Monday, 14 December 2015: 10:50
3005 (Moscone West)
Laura Cattell Noll1, James N Galloway2, Allison M. Leach3, Verena Seufert4, Brooke Atwell1 and Jessica Shade5, (1)University of Virginia Main Campus, Charlottesville, VA, United States, (2)Univ Virginia, Charlottesville, VA, United States, (3)University of New Hampshire Main Campus, Durham, NH, United States, (4)McGill University, Montreal, QC, Canada, (5)The Organic Center, Washington, DC, United States
Reactive nitrogen (Nr) is necessary for crop and animal production, but when it is lost to the environment, it creates a cascade of detrimental environmental impacts. The nitrogen challenge is to maximize the food production benefits of Nr, while minimizing losses to the environment.

The first nitrogen footprint tool was created in 2012 to help consumers learn about the Nr losses to the environment that result from an individual’s lifestyle choices. The nitrogen lost during food production was estimated with virtual nitrogen factors (VNFs) that quantify the amount of nitrogen lost to the environment per unit nitrogen consumed. Alternative agricultural systems, such as USDA certified organic farms, utilize practices that diverge from conventional production. In order to evaluate the potential sustainability of these alternative agricultural systems, our team calculated VNFs that reflect organic production.

Initial data indicate that VNFs for organic grains and organic starchy roots are comparable to, but slightly higher than conventional (+10% and +20% respectively). In contrast, the VNF for organic vegetables is significantly higher (+90%) and the VNF for organic legumes is significantly lower (-90%). Initial data on organic meat production shows that organic poultry and organic pigmeat are comparable to conventional production (both <5% difference), but that the organic beef VNF is significantly higher (+30%).

These data show that in some cases organic and conventional production are comparable in terms of nitrogen efficiency.

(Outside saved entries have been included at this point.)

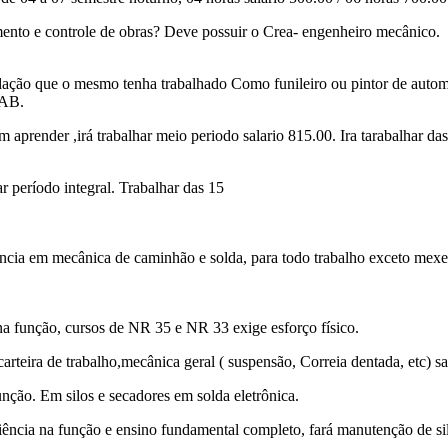
amento e controle de obras? Deve possuir o Crea- engenheiro mecânico.
dação que o mesmo tenha trabalhado Como funileiro ou pintor de automó
 AB.
 aprender ,irá trabalhar meio periodo salario 815.00. Ira tarabalhar da
r período integral. Trabalhar das 15
ncia em mecânica de caminhão e solda, para todo trabalho exceto mex
a função, cursos de NR 35 e NR 33 exige esforço físico.
eira de trabalho,mecânica geral ( suspensão, Correia dentada, etc) sa
nção. Em silos e secadores em solda eletrônica.
ncia na função e ensino fundamental completo, fará manutenção de sil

However, since conventional production relies heavily on the creation of new reactive nitrogen (Haber-Bosch, biological nitrogen fixation) and organic production primarily utilizes already existing reactive nitrogen (manure, crop residue, compost), the data also show that organic production contributes less new reactive nitrogen to the environment than conventional production (approximately 70% less).

Therefore, we conclude that on a local scale, nitrogen losses from organic production are comparable to conventional production, but that organic production introduces less new reactive nitrogen to the global pool.